- [Extracted information]:
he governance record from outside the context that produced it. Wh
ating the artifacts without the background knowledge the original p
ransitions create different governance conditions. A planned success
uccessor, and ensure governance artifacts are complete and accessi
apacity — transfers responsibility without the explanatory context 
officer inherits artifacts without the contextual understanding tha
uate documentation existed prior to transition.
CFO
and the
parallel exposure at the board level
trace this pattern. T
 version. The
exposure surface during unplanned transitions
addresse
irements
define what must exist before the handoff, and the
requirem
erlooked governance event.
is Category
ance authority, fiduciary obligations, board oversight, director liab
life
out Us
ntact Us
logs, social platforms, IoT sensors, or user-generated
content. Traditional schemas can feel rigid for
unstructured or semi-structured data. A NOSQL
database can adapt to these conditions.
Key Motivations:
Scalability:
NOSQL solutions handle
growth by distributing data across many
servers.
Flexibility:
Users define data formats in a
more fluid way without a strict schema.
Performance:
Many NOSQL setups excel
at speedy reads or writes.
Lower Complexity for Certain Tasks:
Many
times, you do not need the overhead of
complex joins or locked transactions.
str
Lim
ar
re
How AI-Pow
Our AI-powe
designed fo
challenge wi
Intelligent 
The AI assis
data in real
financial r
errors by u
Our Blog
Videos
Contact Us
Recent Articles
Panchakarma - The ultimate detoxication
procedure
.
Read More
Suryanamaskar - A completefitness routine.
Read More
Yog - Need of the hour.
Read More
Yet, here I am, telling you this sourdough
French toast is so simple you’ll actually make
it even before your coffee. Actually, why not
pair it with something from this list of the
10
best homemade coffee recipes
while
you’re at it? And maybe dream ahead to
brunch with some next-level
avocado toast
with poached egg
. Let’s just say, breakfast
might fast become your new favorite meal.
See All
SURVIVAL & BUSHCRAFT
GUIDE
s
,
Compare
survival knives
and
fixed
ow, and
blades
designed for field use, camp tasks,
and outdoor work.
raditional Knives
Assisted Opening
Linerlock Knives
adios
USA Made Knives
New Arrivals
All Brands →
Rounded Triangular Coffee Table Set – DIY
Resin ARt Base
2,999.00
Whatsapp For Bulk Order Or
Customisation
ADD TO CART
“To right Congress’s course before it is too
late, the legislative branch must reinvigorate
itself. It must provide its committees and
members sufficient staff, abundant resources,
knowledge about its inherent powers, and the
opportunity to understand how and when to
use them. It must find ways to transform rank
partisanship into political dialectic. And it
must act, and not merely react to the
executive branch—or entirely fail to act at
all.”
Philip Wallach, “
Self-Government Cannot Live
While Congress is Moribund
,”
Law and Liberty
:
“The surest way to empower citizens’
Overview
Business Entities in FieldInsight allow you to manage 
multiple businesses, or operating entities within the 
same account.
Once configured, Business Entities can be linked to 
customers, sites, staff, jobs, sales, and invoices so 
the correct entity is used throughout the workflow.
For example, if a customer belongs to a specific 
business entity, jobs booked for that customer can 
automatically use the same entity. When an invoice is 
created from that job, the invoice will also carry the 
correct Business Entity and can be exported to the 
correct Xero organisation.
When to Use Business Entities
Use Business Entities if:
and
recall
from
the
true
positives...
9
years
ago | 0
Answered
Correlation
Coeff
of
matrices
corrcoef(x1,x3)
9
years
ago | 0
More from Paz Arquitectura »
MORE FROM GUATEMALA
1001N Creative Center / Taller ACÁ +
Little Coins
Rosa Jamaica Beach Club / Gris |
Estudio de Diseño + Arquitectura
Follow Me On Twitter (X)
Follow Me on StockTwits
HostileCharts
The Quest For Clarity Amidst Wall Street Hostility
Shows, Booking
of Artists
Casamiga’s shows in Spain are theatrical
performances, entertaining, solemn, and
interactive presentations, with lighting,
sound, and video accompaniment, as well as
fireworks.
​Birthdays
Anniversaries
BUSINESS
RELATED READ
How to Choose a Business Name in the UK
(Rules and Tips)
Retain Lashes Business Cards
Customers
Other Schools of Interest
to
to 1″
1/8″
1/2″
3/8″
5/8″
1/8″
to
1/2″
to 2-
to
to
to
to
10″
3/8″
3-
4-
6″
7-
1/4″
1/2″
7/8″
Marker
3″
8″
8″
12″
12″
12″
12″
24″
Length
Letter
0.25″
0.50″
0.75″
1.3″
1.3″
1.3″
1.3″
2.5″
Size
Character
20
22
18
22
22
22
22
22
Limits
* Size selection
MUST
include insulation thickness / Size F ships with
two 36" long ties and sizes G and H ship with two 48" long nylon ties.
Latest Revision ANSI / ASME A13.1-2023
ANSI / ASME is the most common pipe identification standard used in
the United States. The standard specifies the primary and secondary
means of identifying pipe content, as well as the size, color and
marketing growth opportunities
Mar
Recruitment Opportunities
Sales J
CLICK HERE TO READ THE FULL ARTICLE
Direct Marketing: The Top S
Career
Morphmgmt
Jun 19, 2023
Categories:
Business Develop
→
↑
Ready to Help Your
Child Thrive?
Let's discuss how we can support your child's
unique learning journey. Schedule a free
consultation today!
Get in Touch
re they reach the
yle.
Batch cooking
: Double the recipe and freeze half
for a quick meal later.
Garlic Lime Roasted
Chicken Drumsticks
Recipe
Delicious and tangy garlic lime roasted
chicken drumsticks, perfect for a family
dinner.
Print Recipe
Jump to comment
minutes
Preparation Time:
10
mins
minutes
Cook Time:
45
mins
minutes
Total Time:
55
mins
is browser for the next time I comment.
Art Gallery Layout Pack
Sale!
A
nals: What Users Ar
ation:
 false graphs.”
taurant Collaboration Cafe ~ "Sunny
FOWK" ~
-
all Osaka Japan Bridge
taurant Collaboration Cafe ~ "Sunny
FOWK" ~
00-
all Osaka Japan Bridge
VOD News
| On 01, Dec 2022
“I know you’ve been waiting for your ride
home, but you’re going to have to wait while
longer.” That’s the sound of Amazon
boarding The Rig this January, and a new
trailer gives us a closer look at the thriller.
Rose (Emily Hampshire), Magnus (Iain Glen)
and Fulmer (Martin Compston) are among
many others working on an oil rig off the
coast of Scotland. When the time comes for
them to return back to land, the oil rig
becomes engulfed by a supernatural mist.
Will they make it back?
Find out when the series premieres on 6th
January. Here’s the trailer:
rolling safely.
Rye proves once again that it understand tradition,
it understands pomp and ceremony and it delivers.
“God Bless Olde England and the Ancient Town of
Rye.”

- [Exercise requirements]: Word for word, write out the entire listing once more.

- [Exercise solution]:
he governance record from outside the context that produced it. Wh
ating the artifacts without the background knowledge the original p
ransitions create different governance conditions. A planned success
uccessor, and ensure governance artifacts are complete and accessi
apacity — transfers responsibility without the explanatory context 
officer inherits artifacts without the contextual understanding tha
uate documentation existed prior to transition.
CFO
and the
parallel exposure at the board level
trace this pattern. T
 version. The
exposure surface during unplanned transitions
addresse
irements
define what must exist before the handoff, and the
requirem
erlooked governance event.
is Category
ance authority, fiduciary obligations, board oversight, director liab
life
out Us
ntact Us
logs, social platforms, IoT sensors, or user-generated
content. Traditional schemas can feel rigid for
unstructured or semi-structured data. A NOSQL
database can adapt to these conditions.
Key Motivations:
Scalability:
NOSQL solutions handle
growth by distributing data across many
servers.
Flexibility:
Users define data formats in a
more fluid way without a strict schema.
Performance:
Many NOSQL setups excel
at speedy reads or writes.
Lower Complexity for Certain Tasks:
Many
times, you do not need the overhead of
complex joins or locked transactions.
str
Lim
ar
re
How AI-Pow
Our AI-powe
designed fo
challenge wi
Intelligent 
The AI assis
data in real
financial r
errors by u
Our Blog
Videos
Contact Us
Recent Articles
Panchakarma - The ultimate detoxication
procedure
.
Read More
Suryanamaskar - A completefitness routine.
Read More
Yog - Need of the hour.
Read More
Yet, here I am, telling you this sourdough
French toast is so simple you’ll actually make
it even before your coffee. Actually, why not
pair it with something from this list of the
10
best homemade coffee recipes
while
you’re at it? And maybe dream ahead to
brunch with some next-level
avocado toast
with poached egg
. Let’s just say, breakfast
might fast become your new favorite meal.
See All
SURVIVAL & BUSHCRAFT
GUIDE
s
,
Compare
survival knives
and
fixed
ow, and
blades
designed for field use, camp tasks,
and outdoor work.
raditional Knives
Assisted Opening
Linerlock Knives
adios
USA Made Knives
New Arrivals
All Brands →
Rounded Triangular Coffee Table Set – DIY
Resin ARt Base
2,999.00
Whatsapp For Bulk Order Or
Customisation
ADD TO CART
“To right Congress’s course before it is too
late, the legislative branch must reinvigorate
itself. It must provide its committees and
members sufficient staff, abundant resources,
knowledge about its inherent powers, and the
opportunity to understand how and when to
use them. It must find ways to transform rank
partisanship into political dialectic. And it
must act, and not merely react to the
executive branch—or entirely fail to act at
all.”
Philip Wallach, “
Self-Government Cannot Live
While Congress is Moribund
,”
Law and Liberty
:
“The surest way to empower citizens’
Overview
Business Entities in FieldInsight allow you to manage 
multiple businesses, or operating entities within the 
same account.
Once configured, Business Entities can be linked to 
customers, sites, staff, jobs, sales, and invoices so 
the correct entity is used throughout the workflow.
For example, if a customer belongs to a specific 
business entity, jobs booked for that customer can 
automatically use the same entity. When an invoice is 
created from that job, the invoice will also carry the 
correct Business Entity and can be exported to the 
correct Xero organisation.
When to Use Business Entities
Use Business Entities if:
and
recall
from
the
true
positives...
9
years
ago | 0
Answered
Correlation
Coeff
of
matrices
corrcoef(x1,x3)
9
years
ago | 0
More from Paz Arquitectura »
MORE FROM GUATEMALA
1001N Creative Center / Taller ACÁ +
Little Coins
Rosa Jamaica Beach Club / Gris |
Estudio de Diseño + Arquitectura
Follow Me On Twitter (X)
Follow Me on StockTwits
HostileCharts
The Quest For Clarity Amidst Wall Street Hostility
Shows, Booking
of Artists
Casamiga’s shows in Spain are theatrical
performances, entertaining, solemn, and
interactive presentations, with lighting,
sound, and video accompaniment, as well as
fireworks.
​Birthdays
Anniversaries
BUSINESS
RELATED READ
How to Choose a Business Name in the UK
(Rules and Tips)
Retain Lashes Business Cards
Customers
Other Schools of Interest
to
to 1″
1/8″
1/2″
3/8″
5/8″
1/8″
to
1/2″
to 2-
to
to
to
to
10″
3/8″
3-
4-
6″
7-
1/4″
1/2″
7/8″
Marker
3″
8″
8″
12″
12″
12″
12″
24″
Length
Letter
0.25″
0.50″
0.75″
1.3″
1.3″
1.3″
1.3″
2.5″
Size
Character
20
22
18
22
22
22
22
22
Limits
* Size selection
MUST
include insulation thickness / Size F ships with
two 36" long ties and sizes G and H ship with two 48" long nylon ties.
Latest Revision ANSI / ASME A13.1-2023
ANSI / ASME is the most common pipe identification standard used in
the United States. The standard specifies the primary and secondary
means of identifying pipe content, as well as the size, color and
marketing growth opportunities
Mar
Recruitment Opportunities
Sales J
CLICK HERE TO READ THE FULL ARTICLE
Direct Marketing: The Top S
Career
Morphmgmt
Jun 19, 2023
Categories:
Business Develop
→
↑
Ready to Help Your
Child Thrive?
Let's discuss how we can support your child's
unique learning journey. Schedule a free
consultation today!
Get in Touch
re they reach the
yle.
Batch cooking
: Double the recipe and freeze half
for a quick meal later.
Garlic Lime Roasted
Chicken Drumsticks
Recipe
Delicious and tangy garlic lime roasted
chicken drumsticks, perfect for a family
dinner.
Print Recipe
Jump to comment
minutes
Preparation Time:
10
mins
minutes
Cook Time:
45
mins
minutes
Total Time:
55
mins
is browser for the next time I comment.
Art Gallery Layout Pack
Sale!
A
nals: What Users Ar
ation:
 false graphs.”
taurant Collaboration Cafe ~ "Sunny
FOWK" ~
-
all Osaka Japan Bridge
taurant Collaboration Cafe ~ "Sunny
FOWK" ~
00-
all Osaka Japan Bridge
VOD News
| On 01, Dec 2022
“I know you’ve been waiting for your ride
home, but you’re going to have to wait while
longer.” That’s the sound of Amazon
boarding The Rig this January, and a new
trailer gives us a closer look at the thriller.
Rose (Emily Hampshire), Magnus (Iain Glen)
and Fulmer (Martin Compston) are among
many others working on an oil rig off the
coast of Scotland. When the time comes for
them to return back to land, the oil rig
becomes engulfed by a supernatural mist.
Will they make it back?
Find out when the series premieres on 6th
January. Here’s the trailer:
rolling safely.
Rye proves once again that it understand tradition,
it understands pomp and ceremony and it delivers.
“God Bless Olde England and the Ancient Town of
Rye.”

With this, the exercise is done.